After the incident, his breathing was changed markedly. Normal. But he tried to get my attention again, the way he’d been doing for days, and when that didn’t work, he grew tense again. I feel like I’m around a ticking time bomb.
He’s said nothing.
I need to get the hell out of here. I do not feel safe here. There are others around, but this situation is not helping me in any way, isn’t moving my life forward.
To help defuse the situation, I decided to thank him for the cucumbers, tomatoes and tofu he bought for me, but the fact that he’s willing to purchase a package of coffee for me but not a small bottle of olive oil which costs less than the coffee and is adamant, forceful, that he will not buy olive oil was worrisome. My digestion was seized up for days. Coffee helps. Olive oil helps too and it protects the heart. He now uses sunflower oil for everything. He shops at the most expensive supermarket. Appearances. At least I have gotten him to install the app so that he can activate their weekly special offers. They offer a choice of 10. You can pick 5.
I also texted him that I know that this is the autism speaking. Maybe I should not have. Maybe it sounded too much like condonence. (He turns out not to have read it, may have blocked me on his phone too. Who knows.)
I need to get out of here.
I know he can’t help it, but I can’t have this on my plate in my current situation, can I.
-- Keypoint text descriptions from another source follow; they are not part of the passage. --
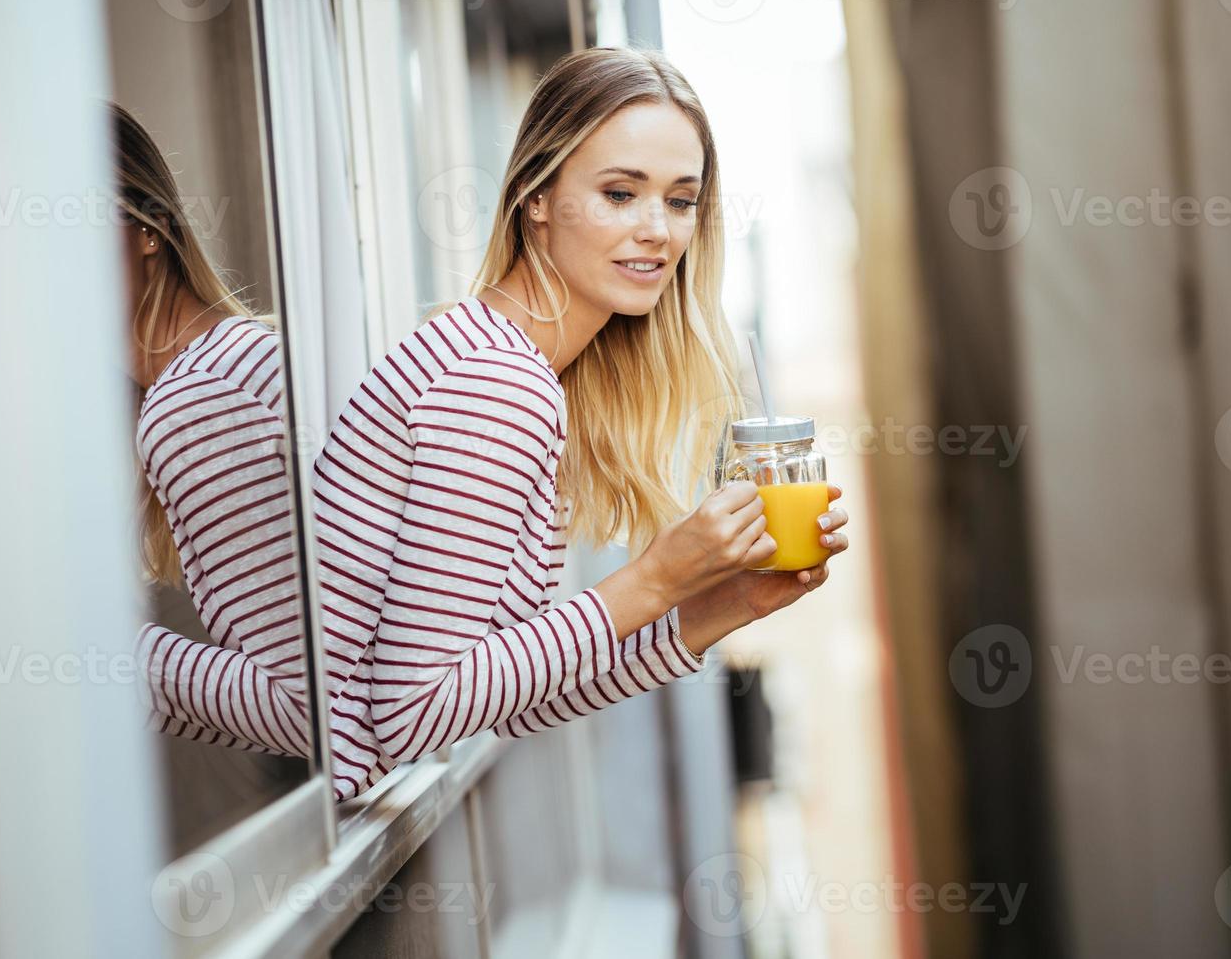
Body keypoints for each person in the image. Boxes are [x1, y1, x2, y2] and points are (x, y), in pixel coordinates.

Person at [310, 47, 850, 802]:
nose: (657, 231)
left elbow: (511, 697)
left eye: (680, 200)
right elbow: (411, 714)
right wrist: (657, 577)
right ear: (536, 195)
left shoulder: (520, 368)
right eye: (620, 193)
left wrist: (728, 604)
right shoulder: (494, 383)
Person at [111, 102, 313, 760]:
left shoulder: (196, 400)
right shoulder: (232, 359)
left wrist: (101, 654)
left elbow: (309, 713)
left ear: (149, 229)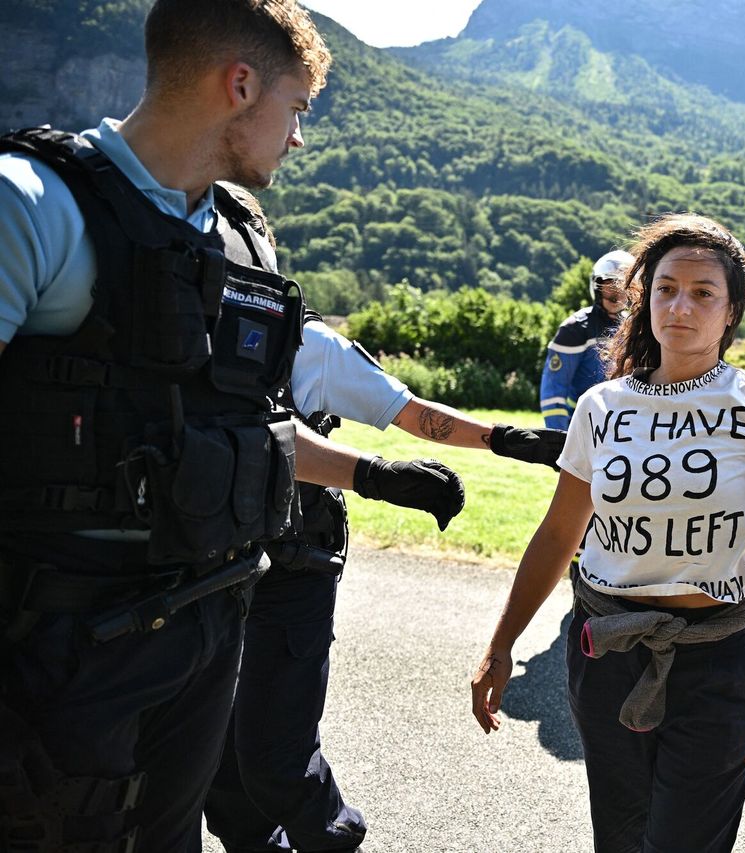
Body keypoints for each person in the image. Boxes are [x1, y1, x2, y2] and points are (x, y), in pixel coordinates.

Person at [0, 2, 462, 849]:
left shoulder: (242, 238)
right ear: (239, 85)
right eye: (296, 109)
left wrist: (369, 473)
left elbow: (234, 427)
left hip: (210, 628)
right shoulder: (30, 205)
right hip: (64, 646)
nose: (297, 138)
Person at [201, 190, 563, 852]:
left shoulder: (309, 344)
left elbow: (413, 413)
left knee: (277, 765)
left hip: (293, 566)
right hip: (206, 570)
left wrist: (508, 439)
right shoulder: (168, 333)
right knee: (218, 776)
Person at [472, 213, 745, 852]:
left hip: (717, 661)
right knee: (618, 837)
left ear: (731, 311)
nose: (681, 307)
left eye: (704, 293)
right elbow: (559, 534)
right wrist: (501, 644)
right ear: (643, 300)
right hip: (604, 655)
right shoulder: (602, 406)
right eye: (666, 288)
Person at [540, 249, 634, 429]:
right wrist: (558, 437)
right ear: (596, 286)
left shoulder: (633, 327)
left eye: (622, 287)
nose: (616, 294)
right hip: (583, 426)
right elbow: (553, 391)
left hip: (623, 428)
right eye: (609, 285)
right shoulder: (575, 328)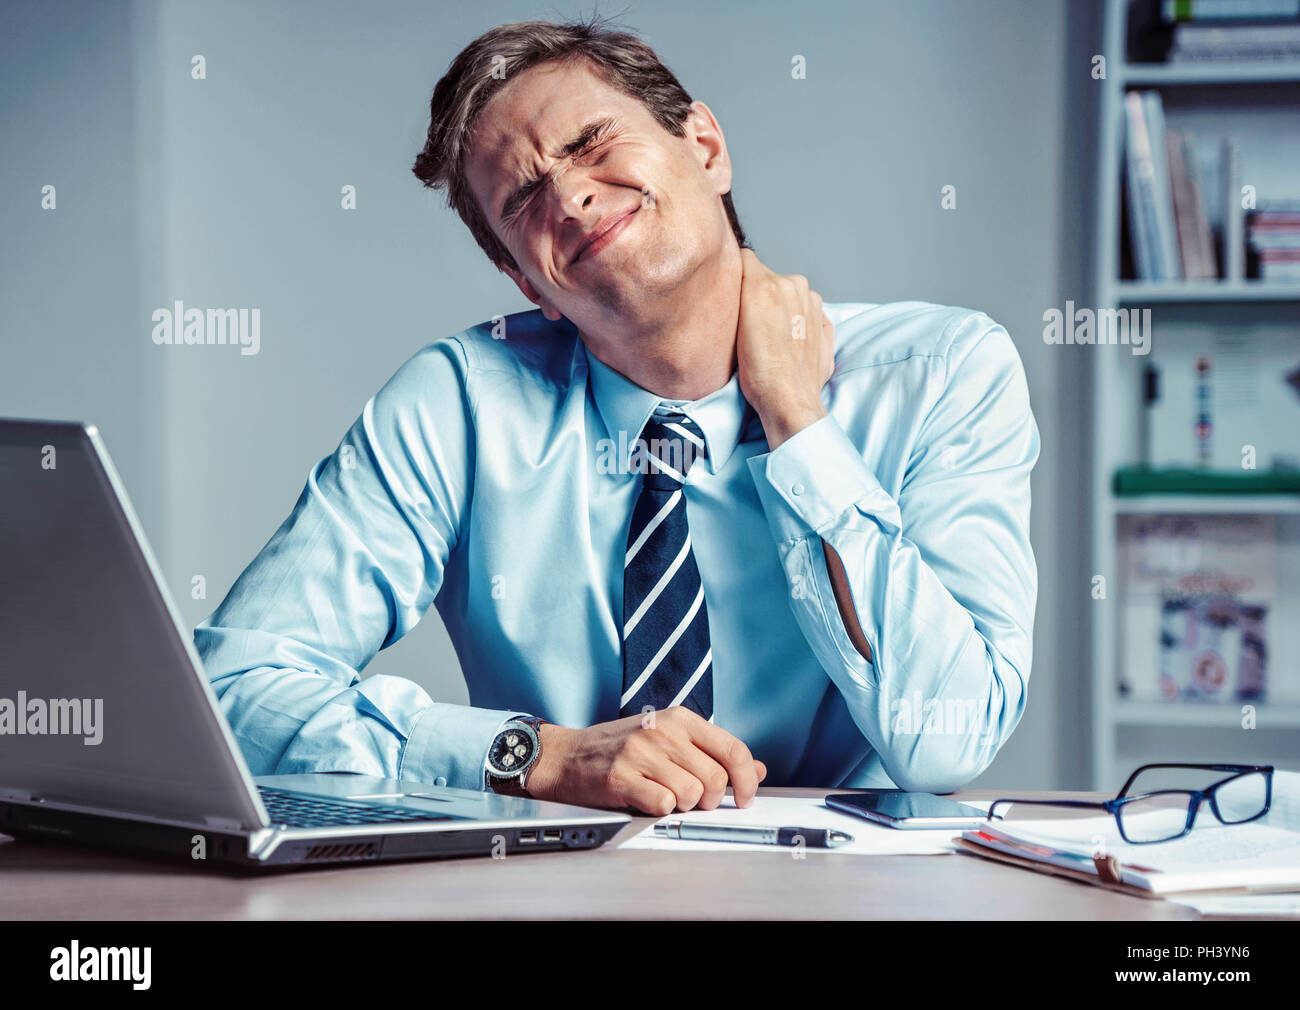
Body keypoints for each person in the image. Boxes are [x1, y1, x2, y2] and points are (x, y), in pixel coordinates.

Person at [195, 16, 1039, 816]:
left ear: (704, 147)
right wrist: (538, 757)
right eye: (524, 198)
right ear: (529, 283)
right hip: (556, 888)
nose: (569, 199)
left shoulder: (940, 373)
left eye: (591, 142)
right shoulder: (458, 403)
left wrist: (798, 424)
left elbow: (950, 739)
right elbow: (235, 694)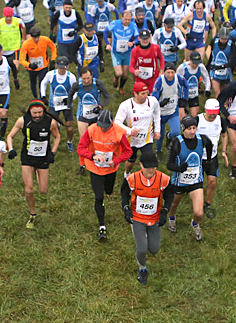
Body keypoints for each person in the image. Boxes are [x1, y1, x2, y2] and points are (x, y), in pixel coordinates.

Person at [121, 148, 174, 285]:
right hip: (137, 218)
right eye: (148, 167)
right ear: (141, 165)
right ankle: (142, 268)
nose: (151, 170)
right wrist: (126, 208)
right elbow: (124, 193)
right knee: (142, 248)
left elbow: (169, 194)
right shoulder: (132, 179)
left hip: (155, 218)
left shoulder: (163, 179)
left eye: (153, 167)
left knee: (154, 249)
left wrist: (165, 211)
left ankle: (147, 245)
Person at [79, 109, 133, 241]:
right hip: (95, 168)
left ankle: (104, 191)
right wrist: (93, 156)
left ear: (112, 123)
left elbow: (128, 152)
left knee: (108, 191)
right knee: (99, 197)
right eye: (101, 126)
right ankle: (102, 226)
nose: (102, 129)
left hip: (110, 169)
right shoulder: (92, 129)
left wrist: (115, 161)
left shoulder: (119, 133)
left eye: (106, 127)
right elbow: (80, 148)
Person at [6, 99, 60, 228]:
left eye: (39, 112)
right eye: (34, 113)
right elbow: (9, 136)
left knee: (43, 190)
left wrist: (53, 152)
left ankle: (37, 172)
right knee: (29, 190)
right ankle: (32, 214)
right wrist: (11, 149)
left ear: (43, 111)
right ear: (30, 111)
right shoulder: (22, 121)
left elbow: (57, 137)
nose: (37, 115)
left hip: (43, 158)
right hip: (28, 158)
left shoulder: (50, 122)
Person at [166, 115, 214, 240]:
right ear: (183, 129)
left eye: (194, 128)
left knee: (199, 212)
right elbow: (169, 165)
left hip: (195, 182)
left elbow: (210, 146)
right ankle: (171, 218)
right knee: (174, 204)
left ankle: (195, 223)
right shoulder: (177, 142)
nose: (192, 131)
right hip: (179, 182)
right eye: (189, 129)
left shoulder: (201, 139)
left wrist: (207, 161)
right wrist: (179, 168)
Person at [115, 81, 162, 170]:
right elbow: (117, 122)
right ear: (135, 94)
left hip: (147, 139)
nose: (146, 96)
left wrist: (157, 130)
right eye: (142, 94)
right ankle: (127, 174)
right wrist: (129, 131)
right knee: (131, 161)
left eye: (146, 92)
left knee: (148, 162)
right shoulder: (126, 105)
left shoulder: (152, 101)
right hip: (131, 140)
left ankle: (146, 180)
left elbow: (157, 115)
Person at [0, 7, 24, 89]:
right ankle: (6, 83)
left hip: (15, 48)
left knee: (15, 68)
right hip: (3, 50)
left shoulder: (18, 21)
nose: (8, 18)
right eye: (7, 17)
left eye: (10, 16)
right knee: (5, 69)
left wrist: (23, 38)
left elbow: (23, 28)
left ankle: (15, 79)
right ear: (3, 15)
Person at [153, 62, 182, 154]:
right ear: (164, 72)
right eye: (168, 72)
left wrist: (183, 100)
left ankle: (169, 136)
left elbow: (185, 85)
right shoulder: (159, 81)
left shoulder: (178, 78)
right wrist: (160, 103)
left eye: (172, 72)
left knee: (176, 132)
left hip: (172, 111)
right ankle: (158, 151)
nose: (170, 75)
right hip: (160, 113)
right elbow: (154, 98)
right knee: (159, 136)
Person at [19, 25, 56, 98]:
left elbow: (53, 48)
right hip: (32, 68)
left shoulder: (45, 40)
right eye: (34, 38)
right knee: (33, 83)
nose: (36, 39)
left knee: (42, 82)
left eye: (37, 37)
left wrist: (53, 60)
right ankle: (35, 97)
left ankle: (42, 97)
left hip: (43, 66)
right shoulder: (26, 44)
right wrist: (29, 65)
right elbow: (21, 59)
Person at [108, 10, 138, 94]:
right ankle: (116, 77)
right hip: (116, 52)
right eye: (125, 19)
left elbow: (137, 37)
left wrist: (133, 43)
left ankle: (121, 87)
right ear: (122, 18)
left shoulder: (133, 25)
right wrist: (107, 44)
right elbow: (106, 31)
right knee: (119, 73)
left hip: (127, 53)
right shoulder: (115, 23)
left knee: (125, 74)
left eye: (129, 19)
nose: (127, 21)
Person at [129, 27, 164, 94]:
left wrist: (161, 70)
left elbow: (161, 58)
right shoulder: (135, 50)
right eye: (143, 39)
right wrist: (134, 71)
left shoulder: (155, 48)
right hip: (140, 77)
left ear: (150, 38)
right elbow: (131, 66)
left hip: (153, 77)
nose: (145, 41)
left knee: (152, 97)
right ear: (139, 38)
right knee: (140, 97)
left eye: (147, 39)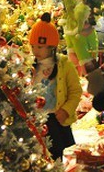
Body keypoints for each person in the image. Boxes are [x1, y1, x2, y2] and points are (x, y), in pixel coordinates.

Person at [29, 13, 82, 160]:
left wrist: (66, 110)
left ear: (52, 46)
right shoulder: (30, 66)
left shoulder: (64, 64)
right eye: (32, 46)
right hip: (36, 121)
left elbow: (75, 91)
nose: (35, 51)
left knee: (59, 155)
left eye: (40, 46)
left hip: (56, 120)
(For a while, since the incident, he has been muttering under his breath off and on. I don’t know what he was and is saying to himself.)
I have known someone else who’s highly educated and mildly autistic for about two years longer. Since 1982 or thereabouts. Some months ago, when I called her, she instantly started shouting at me angrily. She said that me and my sweet little voice shouldn’t be pretending that I didn’t know what this was about, why she was angry. I had no idea. Next, I discovered that only five days earlier, she had sent me an email in which nothing sounded amiss. She’d sent it to a new email address that I was only accessing at a public library. I set it up to circumvent the stupid hacking. (The hacking alone is enough to be dealing with.)